## Given entries
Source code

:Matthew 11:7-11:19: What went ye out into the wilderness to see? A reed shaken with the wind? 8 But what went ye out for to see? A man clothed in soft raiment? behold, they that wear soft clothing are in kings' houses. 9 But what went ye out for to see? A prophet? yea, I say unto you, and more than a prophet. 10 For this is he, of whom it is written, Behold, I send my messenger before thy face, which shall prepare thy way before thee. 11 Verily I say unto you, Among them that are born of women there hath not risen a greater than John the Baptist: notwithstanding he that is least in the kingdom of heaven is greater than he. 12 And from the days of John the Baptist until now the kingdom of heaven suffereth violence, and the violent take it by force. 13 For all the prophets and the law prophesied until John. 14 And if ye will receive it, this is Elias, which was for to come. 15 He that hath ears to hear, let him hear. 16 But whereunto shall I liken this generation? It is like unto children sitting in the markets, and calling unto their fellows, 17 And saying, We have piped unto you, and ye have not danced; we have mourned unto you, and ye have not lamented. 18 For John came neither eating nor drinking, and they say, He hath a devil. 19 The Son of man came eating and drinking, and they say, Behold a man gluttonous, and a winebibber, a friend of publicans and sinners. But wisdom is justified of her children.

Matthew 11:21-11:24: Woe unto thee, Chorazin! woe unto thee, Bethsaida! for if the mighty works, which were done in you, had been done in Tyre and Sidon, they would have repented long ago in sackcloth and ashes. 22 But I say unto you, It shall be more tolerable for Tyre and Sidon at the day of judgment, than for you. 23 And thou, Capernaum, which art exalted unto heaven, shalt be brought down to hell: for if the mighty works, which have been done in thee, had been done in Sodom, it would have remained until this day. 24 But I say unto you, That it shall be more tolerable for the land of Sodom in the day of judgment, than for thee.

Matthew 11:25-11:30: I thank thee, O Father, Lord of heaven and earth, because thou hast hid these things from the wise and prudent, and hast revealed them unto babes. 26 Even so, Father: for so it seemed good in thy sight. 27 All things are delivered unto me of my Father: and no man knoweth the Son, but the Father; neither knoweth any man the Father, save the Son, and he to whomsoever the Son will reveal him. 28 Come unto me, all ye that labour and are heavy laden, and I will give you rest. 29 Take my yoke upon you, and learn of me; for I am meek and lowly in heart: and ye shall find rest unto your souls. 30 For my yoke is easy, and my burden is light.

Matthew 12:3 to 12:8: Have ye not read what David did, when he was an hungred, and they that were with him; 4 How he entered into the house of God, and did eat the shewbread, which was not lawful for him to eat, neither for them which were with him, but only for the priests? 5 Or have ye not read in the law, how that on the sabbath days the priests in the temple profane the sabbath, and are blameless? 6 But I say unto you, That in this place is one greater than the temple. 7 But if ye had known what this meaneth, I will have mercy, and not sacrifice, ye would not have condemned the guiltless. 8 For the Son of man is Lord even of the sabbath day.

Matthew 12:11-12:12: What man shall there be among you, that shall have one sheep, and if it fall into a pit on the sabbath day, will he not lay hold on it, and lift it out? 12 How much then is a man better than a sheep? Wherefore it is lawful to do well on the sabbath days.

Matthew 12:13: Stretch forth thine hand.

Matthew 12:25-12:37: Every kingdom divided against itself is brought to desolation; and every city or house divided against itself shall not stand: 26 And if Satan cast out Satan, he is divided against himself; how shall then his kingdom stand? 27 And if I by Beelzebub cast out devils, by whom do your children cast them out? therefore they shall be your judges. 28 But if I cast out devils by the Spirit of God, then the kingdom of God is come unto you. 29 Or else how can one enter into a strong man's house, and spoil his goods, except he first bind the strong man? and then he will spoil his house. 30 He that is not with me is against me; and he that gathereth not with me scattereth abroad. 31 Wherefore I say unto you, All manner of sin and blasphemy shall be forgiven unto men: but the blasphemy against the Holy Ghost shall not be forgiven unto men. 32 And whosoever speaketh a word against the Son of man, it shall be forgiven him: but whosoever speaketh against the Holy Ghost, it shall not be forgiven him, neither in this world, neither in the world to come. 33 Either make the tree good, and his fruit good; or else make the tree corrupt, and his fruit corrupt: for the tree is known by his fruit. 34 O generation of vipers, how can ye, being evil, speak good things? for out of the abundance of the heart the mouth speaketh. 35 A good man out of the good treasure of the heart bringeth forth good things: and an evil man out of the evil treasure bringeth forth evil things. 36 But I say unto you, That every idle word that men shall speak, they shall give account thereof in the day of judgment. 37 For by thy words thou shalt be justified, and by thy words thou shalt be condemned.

## Task description
Report each line in the data above that holds the word "lawful" by copying it.

## Answer
Matthew 12:3 to 12:8: Have ye not read what David did, when he was an hungred, and they that were with him; 4 How he entered into the house of God, and did eat the shewbread, which was not lawful for him to eat, neither for them which were with him, but only for the priests? 5 Or have ye not read in the law, how that on the sabbath days the priests in the temple profane the sabbath, and are blameless? 6 But I say unto you, That in this place is one greater than the temple. 7 But if ye had known what this meaneth, I will have mercy, and not sacrifice, ye would not have condemned the guiltless. 8 For the Son of man is Lord even of the sabbath day.
Matthew 12:11-12:12: What man shall there be among you, that shall have one sheep, and if it fall into a pit on the sabbath day, will he not lay hold on it, and lift it out? 12 How much then is a man better than a sheep? Wherefore it is lawful to do well on the sabbath days.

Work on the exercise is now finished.